[Exercise aim] Return the forum thread on cranberry wine below word for word, with nothing changed.
==== Provided passage
Sounds easier than what I did. I simply used 1 gallon of water, 3 lbs of cranberries, and 3 lbs of sugar, plus the yeast.

I found out why what I did doesn't work very well - cranberries jell. That's why people use them to make a jell sacue called cranberry sauce. I can cranberry wine jelly.

How can I arrest the jelling of the wine?

Jason

Reply to
Jason Harvestdancer

Cranberries are naturally high in pectin, which is a gelling agent commonly used for jams and jellies.

Pectin enzyme will break down the pectin and prevent it from forming a gel.

Reply to
Paul Arthur

Yes, you should consider pectic enzyme with any fruit. It will remove the pectin which can cause a haze even if it does not jell and it gill give you better juice yield from your fruit.

Ray

Reply to
Ray Calvert

This sounds great, does it have a tart finish? I have several questions and am very interested in doing this.

Superstore? Is that a brand of store? I'm in the US, and Walmart and Target doesn't have it. Wondering what the store was.
========
==== Input data
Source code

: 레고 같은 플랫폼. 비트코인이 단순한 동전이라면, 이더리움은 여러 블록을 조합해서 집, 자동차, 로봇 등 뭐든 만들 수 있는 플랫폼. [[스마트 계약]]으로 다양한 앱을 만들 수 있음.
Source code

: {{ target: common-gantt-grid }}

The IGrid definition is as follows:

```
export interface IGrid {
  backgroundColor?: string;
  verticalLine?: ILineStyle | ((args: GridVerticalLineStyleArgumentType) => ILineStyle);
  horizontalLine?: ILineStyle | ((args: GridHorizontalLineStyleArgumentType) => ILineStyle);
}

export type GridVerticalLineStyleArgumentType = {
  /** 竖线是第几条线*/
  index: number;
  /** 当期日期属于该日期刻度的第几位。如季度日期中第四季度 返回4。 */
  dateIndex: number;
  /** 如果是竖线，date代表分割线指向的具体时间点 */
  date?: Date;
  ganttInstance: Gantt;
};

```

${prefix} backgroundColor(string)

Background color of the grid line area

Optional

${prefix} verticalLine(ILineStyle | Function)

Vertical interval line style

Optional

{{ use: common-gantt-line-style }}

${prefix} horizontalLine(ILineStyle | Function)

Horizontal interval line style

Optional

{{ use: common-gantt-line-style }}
========
[Result below]
Sounds easier than what I did. I simply used 1 gallon of water, 3 lbs of cranberries, and 3 lbs of sugar, plus the yeast.

I found out why what I did doesn't work very well - cranberries jell. That's why people use them to make a jell sacue called cranberry sauce. I can cranberry wine jelly.

How can I arrest the jelling of the wine?

Jason

Reply to
Jason Harvestdancer

Cranberries are naturally high in pectin, which is a gelling agent commonly used for jams and jellies.

Pectin enzyme will break down the pectin and prevent it from forming a gel.

Reply to
Paul Arthur

Yes, you should consider pectic enzyme with any fruit. It will remove the pectin which can cause a haze even if it does not jell and it gill give you better juice yield from your fruit.

Ray

Reply to
Ray Calvert

This sounds great, does it have a tart finish? I have several questions and am very interested in doing this.

Superstore? Is that a brand of store? I'm in the US, and Walmart and Target doesn't have it. Wondering what the store was.